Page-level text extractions
::::::
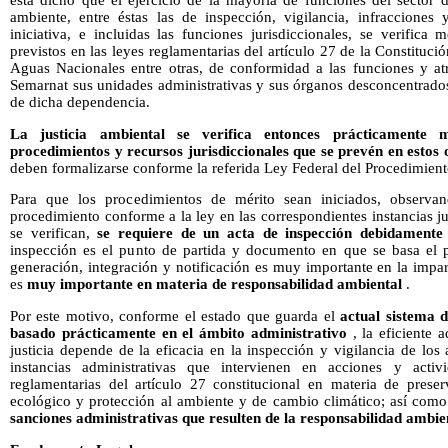
ambiente, entre éstas las de inspección, vigilancia, infracciones 
iniciativa, e incluidas las funciones jurisdiccionales, se verifica
previstos en las leyes reglamentarias del artículo 27 de la Constituc
Aguas Nacionales entre otras, de conformidad a las funciones y atr
Semarnat sus unidades administrativas y sus órganos desconcentrados
de dicha dependencia.
La justicia ambiental se verifica entonces prácticamente m
procedimientos y recursos jurisdiccionales que se prevén en estos
deben formalizarse conforme la referida Ley Federal del Procedimient
Para que los procedimientos de mérito sean iniciados, observan
procedimiento conforme a la ley en las correspondientes instancias ju
se verifican,
se requiere de un acta de inspección debidamente
inspección es el punto de partida y documento en que se basa el 
generación, integración y notificación es muy importante en la impart
es
muy importante en materia de responsabilidad ambiental
.
Por este motivo, conforme el estado que guarda el
actual sistema d
basado prácticamente en el ámbito administrativo
, la eficiente 
justicia depende de la eficacia en la inspección y vigilancia de los 
instancias administrativas que intervienen en acciones y activ
reglamentarias del artículo 27 constitucional en materia de preser
ecológico y protección al ambiente y de cambio climático; así com
sanciones administrativas que resulten de la responsabilidad ambie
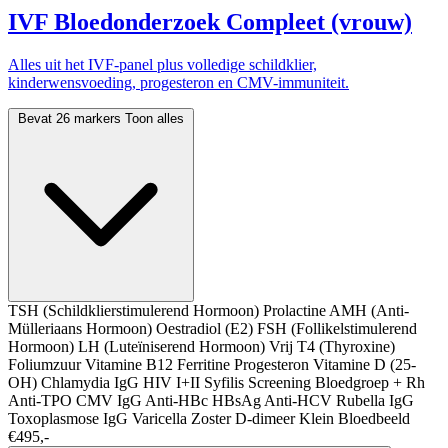
IVF Bloedonderzoek Compleet (vrouw)
Alles uit het IVF-panel plus volledige schildklier,
kinderwensvoeding, progesteron en CMV-immuniteit.
Bevat 26 markers
Toon alles
TSH (Schildklierstimulerend Hormoon)
Prolactine
AMH (Anti-
Mülleriaans Hormoon)
Oestradiol (E2)
FSH (Follikelstimulerend
Hormoon)
LH (Luteïniserend Hormoon)
Vrij T4 (Thyroxine)
Foliumzuur
Vitamine B12
Ferritine
Progesteron
Vitamine D (25-
OH)
Chlamydia IgG
HIV I+II
Syfilis Screening
Bloedgroep + Rh
Anti-TPO
CMV IgG
Anti-HBc
HBsAg
Anti-HCV
Rubella IgG
Toxoplasmose IgG
Varicella Zoster
D-dimeer
Klein Bloedbeeld
€495,-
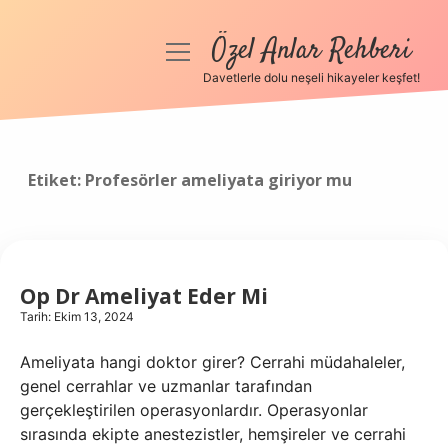
Özel Anlar Rehberi
menüyü
aç
Davetlerle dolu neşeli hikayeler keşfet!
Anasayfa
Gizlilik Politikası
Etiket:
Profesörler ameliyata giriyor mu
Yasal Uyarı
Hakkımızda
Op Dr Ameliyat Eder Mi
Tarih: Ekim 13, 2024
Ameliyata hangi doktor girer? Cerrahi müdahaleler,
genel cerrahlar ve uzmanlar tarafından
gerçekleştirilen operasyonlardır. Operasyonlar
sırasında ekipte anestezistler, hemşireler ve cerrahi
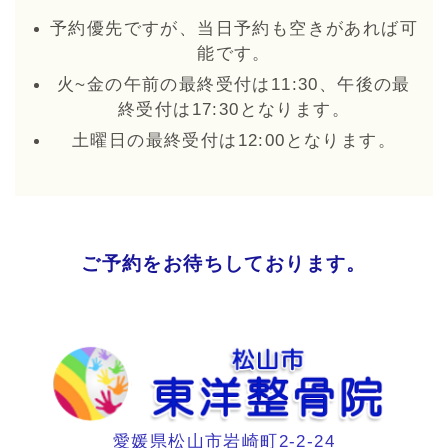
予約優先ですが、当日予約も空きがあれば可
能です。
火~金の午前の最終受付は11:30、午後の最
終受付は17:30となります。
土曜日の最終受付は12:00となります。
ご予約をお待ちしております。
愛媛県松山市岩崎町2-2-24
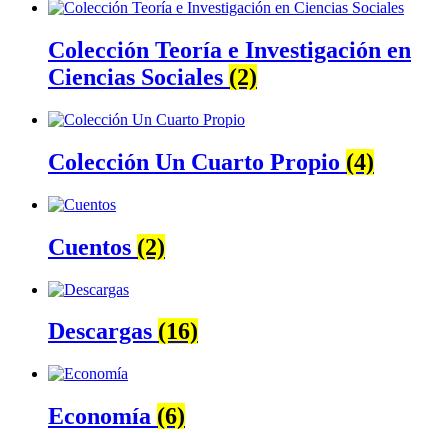
Colección Teoría e Investigación en
Ciencias Sociales
(2)
Colección Un Cuarto Propio
(4)
Cuentos
(2)
Descargas
(16)
Economía
(6)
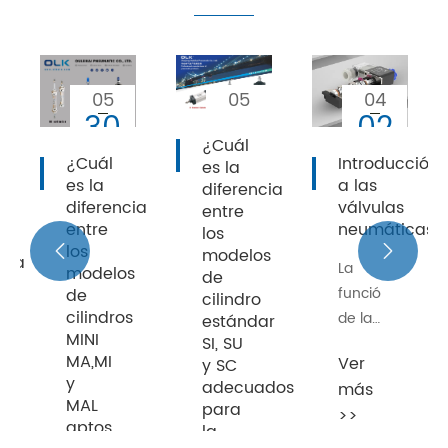
05
04
04
25
02
02
¿Cuál
24
24
24
Introducción
Primeros
es la
a las
pasos
diferencia
ia
válvulas
con
entre
neumáticas
la
los
neumática

modelos

La
de
¿Cuándo
función
cilindro
elegir
de la
estándar
la
SI, SU
válvula
Ver
y SC
neumática?
neumática
Ver
adecuados
más
es
para
más
>>
equivalente
la
>>
al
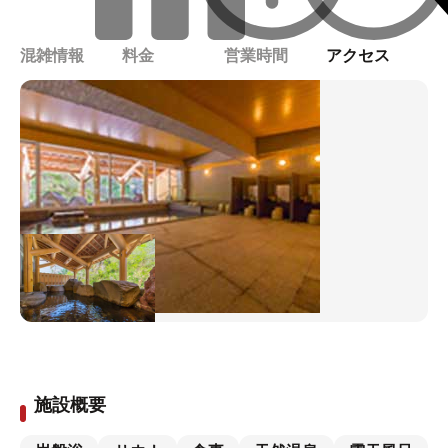
混雑情報
料金
営業時間
アクセス
施設概要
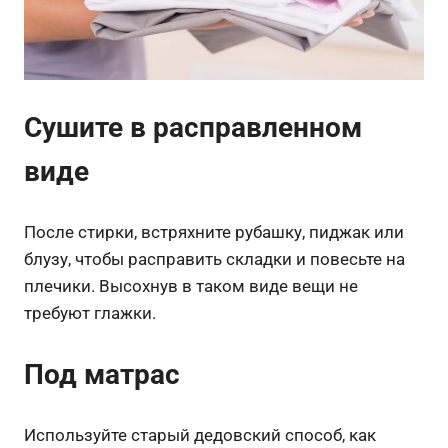
Сушите в расправленном
виде
После стирки, встряхните рубашку, пиджак или
блузу, чтобы расправить складки и повесьте на
плечики. Высохнув в таком виде вещи не
требуют глажки.
Под матрас
Используйте старый дедовский способ, как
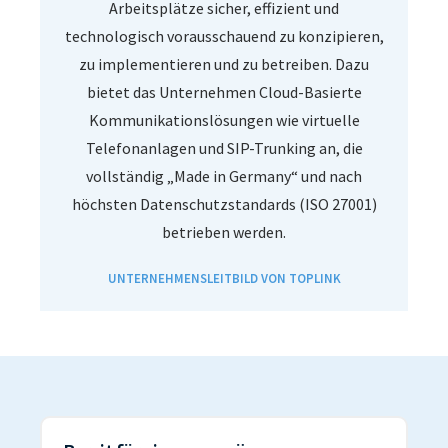
Arbeitsplätze sicher, effizient und
technologisch vorausschauend zu konzipieren,
zu implementieren und zu betreiben. Dazu
bietet das Unternehmen Cloud-Basierte
Kommunikationslösungen wie virtuelle
Telefonanlagen und SIP-Trunking an, die
vollständig „Made in Germany“ und nach
höchsten Datenschutzstandards (ISO 27001)
betrieben werden.
UNTERNEHMENSLEITBILD VON TOPLINK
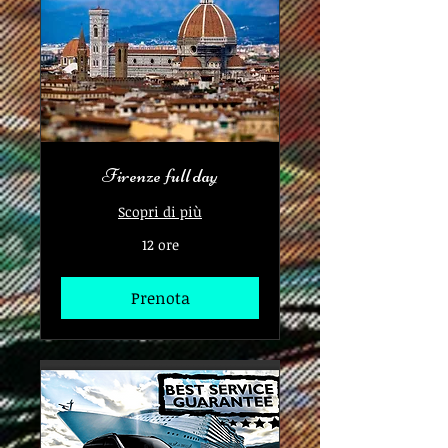
Firenze full day
Scopri di più
12 ore
Prenota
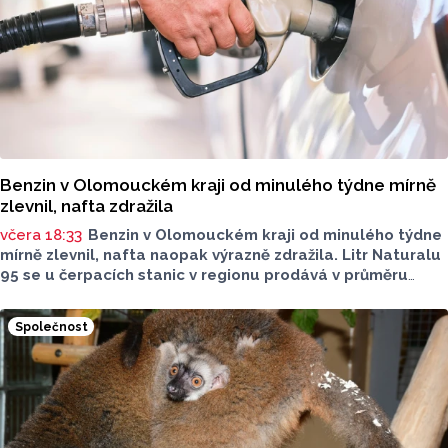
Benzin v Olomouckém kraji od minulého týdne mírně
zlevnil, nafta zdražila
včera 18:33
Benzin v Olomouckém kraji od minulého týdne
mírně zlevnil, nafta naopak výrazně zdražila. Litr Naturalu
95 se u čerpacích stanic v regionu prodává v průměru
za 42,27 koruny, před týdnem byl o deset haléřů dražší.
O 84 haléřů zdražila nafta, za litr teď řidiči dají průměrně
Společnost
44,84 koruny. Podle údajů společnosti CCS, která ceny
sleduje, je benzin v současnosti o 7,73 koruny dražší než
před rokem, za naftu tehdy motoristé platili o 11,31
koruny méně.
::::::
§ Task details
The answer should consist of all lines from the records above that hold the word "importante".

§ Solved exercise
generación, integración y notificación es muy importante en la impart
muy importante en materia de responsabilidad ambiental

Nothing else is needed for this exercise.